Essentially E owes the money to A and it is nothing to do with anyone else.

However, if I was E's parent, I would make the decision not to buy the ticket for the 2nd gig as a Christmas present for E.
Instead I would, subject to being able to afford it, pay A the £80 owed for the first ticket and I would tell E that their Christmas present was going to be £45 so, when they start work they owe me £35.

I'd tell E that if they don't have the money to pay for the 2nd gig that they can't go and should let C know that.

MildDrPepperAddiction · 19/11/2019 20:52

Sell E's ticket to event one, give A the money back from that.

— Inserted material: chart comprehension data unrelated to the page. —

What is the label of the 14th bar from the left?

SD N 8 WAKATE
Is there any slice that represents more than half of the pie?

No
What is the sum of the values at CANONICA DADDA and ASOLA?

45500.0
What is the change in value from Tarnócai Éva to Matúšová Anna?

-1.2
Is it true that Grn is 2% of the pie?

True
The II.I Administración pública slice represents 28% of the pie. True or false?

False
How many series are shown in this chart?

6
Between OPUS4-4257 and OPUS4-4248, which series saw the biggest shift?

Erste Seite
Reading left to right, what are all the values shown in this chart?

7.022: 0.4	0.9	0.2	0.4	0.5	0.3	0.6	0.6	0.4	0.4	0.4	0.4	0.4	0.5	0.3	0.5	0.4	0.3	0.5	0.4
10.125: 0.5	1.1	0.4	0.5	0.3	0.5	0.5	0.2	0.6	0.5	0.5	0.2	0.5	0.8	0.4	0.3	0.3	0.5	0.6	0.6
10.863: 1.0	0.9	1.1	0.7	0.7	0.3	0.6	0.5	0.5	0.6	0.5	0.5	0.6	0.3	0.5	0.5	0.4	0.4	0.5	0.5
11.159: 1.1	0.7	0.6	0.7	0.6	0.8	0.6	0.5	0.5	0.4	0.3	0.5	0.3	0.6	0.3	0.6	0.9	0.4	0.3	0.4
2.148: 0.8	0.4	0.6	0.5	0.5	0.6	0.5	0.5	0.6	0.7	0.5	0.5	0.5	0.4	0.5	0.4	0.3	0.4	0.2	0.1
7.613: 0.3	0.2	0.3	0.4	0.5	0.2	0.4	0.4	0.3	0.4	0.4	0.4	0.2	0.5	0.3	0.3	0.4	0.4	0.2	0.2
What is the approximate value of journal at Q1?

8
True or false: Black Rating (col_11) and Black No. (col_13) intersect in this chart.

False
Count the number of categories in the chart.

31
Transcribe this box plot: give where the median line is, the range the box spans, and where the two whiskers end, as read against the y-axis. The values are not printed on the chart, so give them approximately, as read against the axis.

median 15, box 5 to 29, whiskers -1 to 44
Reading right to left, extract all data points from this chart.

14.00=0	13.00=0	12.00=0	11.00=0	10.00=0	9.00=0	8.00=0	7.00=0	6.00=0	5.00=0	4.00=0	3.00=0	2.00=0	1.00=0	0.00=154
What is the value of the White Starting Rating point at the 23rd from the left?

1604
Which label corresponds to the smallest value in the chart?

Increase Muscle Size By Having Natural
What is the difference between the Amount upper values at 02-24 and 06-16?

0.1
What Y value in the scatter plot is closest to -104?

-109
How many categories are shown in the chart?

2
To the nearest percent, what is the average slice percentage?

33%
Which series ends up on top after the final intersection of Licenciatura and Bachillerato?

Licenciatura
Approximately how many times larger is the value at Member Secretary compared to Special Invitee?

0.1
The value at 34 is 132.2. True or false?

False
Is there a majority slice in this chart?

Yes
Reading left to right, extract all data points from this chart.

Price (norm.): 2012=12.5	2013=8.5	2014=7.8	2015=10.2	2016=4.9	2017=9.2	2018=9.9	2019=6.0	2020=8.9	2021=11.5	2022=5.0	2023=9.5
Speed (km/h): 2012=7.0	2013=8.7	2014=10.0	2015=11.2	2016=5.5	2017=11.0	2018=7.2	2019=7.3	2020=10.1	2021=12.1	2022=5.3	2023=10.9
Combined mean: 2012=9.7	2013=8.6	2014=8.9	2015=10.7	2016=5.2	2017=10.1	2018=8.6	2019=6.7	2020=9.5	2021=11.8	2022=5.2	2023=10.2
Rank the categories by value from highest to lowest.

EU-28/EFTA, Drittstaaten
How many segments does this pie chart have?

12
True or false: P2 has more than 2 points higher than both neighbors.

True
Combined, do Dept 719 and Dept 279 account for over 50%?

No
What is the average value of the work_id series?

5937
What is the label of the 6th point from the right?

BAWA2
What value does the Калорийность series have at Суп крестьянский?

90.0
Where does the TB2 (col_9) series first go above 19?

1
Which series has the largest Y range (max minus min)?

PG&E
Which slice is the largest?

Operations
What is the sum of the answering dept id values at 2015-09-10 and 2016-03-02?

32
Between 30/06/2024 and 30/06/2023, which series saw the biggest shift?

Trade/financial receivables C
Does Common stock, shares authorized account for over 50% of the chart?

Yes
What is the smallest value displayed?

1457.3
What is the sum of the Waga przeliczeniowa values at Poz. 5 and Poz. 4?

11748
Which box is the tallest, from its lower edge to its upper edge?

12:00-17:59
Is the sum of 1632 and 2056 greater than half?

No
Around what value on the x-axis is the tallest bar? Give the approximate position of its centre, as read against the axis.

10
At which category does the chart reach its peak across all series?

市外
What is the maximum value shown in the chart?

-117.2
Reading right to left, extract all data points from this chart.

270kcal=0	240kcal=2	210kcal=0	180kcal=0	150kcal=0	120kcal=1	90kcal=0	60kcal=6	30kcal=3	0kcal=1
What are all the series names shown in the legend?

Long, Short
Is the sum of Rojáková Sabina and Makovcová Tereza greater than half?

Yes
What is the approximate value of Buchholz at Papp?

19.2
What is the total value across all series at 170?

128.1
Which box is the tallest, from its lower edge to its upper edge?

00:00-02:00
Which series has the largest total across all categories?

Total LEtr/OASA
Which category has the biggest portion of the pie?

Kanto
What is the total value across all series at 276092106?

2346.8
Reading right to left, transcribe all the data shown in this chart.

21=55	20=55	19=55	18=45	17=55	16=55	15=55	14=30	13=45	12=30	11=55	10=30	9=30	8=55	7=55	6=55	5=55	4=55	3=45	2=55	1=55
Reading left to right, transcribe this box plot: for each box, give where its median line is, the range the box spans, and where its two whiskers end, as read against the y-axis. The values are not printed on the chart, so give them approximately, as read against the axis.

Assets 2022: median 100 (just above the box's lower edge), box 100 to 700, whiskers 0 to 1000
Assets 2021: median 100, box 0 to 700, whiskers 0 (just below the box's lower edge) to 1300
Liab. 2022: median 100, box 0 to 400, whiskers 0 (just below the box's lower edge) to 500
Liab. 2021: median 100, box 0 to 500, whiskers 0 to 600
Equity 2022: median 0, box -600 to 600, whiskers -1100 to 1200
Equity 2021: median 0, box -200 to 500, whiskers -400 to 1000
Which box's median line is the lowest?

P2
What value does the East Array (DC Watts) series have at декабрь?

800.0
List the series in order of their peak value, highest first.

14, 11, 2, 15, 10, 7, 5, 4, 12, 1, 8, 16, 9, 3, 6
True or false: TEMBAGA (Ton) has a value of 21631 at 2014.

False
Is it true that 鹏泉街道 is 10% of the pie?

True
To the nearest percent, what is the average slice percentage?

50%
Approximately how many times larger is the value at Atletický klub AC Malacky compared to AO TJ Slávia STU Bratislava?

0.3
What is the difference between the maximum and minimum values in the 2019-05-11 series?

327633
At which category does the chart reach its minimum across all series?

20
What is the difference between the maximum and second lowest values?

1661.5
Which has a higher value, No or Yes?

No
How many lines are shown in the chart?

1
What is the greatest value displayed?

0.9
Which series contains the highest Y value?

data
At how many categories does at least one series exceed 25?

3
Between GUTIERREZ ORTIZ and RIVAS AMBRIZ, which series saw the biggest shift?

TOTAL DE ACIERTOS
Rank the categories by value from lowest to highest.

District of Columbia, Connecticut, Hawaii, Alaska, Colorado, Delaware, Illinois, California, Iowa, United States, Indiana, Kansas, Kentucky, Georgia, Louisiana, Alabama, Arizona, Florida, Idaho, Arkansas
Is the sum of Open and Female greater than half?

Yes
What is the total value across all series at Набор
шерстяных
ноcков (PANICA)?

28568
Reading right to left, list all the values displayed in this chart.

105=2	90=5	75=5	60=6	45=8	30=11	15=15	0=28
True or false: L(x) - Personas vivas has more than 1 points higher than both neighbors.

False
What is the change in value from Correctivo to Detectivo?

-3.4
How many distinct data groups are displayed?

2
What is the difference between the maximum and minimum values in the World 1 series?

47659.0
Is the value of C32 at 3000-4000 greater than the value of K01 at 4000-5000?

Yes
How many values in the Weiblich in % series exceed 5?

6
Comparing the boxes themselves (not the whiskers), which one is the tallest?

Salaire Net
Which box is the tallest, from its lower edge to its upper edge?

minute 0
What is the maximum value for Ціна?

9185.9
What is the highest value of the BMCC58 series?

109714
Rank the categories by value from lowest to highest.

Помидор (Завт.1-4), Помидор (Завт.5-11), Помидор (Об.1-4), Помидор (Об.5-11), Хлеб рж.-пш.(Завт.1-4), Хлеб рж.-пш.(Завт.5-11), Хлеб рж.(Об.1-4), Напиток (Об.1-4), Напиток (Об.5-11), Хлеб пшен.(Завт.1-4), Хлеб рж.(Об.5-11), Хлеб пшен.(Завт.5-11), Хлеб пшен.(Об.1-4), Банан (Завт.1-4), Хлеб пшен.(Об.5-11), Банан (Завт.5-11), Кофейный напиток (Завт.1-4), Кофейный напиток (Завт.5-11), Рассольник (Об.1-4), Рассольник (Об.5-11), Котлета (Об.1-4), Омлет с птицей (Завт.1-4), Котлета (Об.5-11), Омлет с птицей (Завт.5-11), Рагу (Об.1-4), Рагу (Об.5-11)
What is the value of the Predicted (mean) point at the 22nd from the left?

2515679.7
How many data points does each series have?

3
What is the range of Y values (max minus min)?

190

E's mother can pay for event 2.

E misses event one but that's his/her tough shit. Shouldn't have expected someone else to pay.

Contraceptionismyfriend · 19/11/2019 21:10

If she can't afford both then she hands the money over to A (or whoever he owes it to) and tells her brat that that's his Christmas present. If E wants to go to anymore concerts he goes and buys his own ticket with his own money.

The mother shouldn't do any business with him.

notangelinajolie · 19/11/2019 21:29

Parents of child E should stump up.

It is clear that parents of child E and child E are both CF. But since they are family then the CF attitude of their child isn't surprising.

It is appalling that they think it is ok for that child A should be bankrolling their child.

Child BC&D should stick up for A tell E that they aren't welcome to come to 2nd event until A is paid for the 1st event.

Parents of BC&D should encourage their children to do this.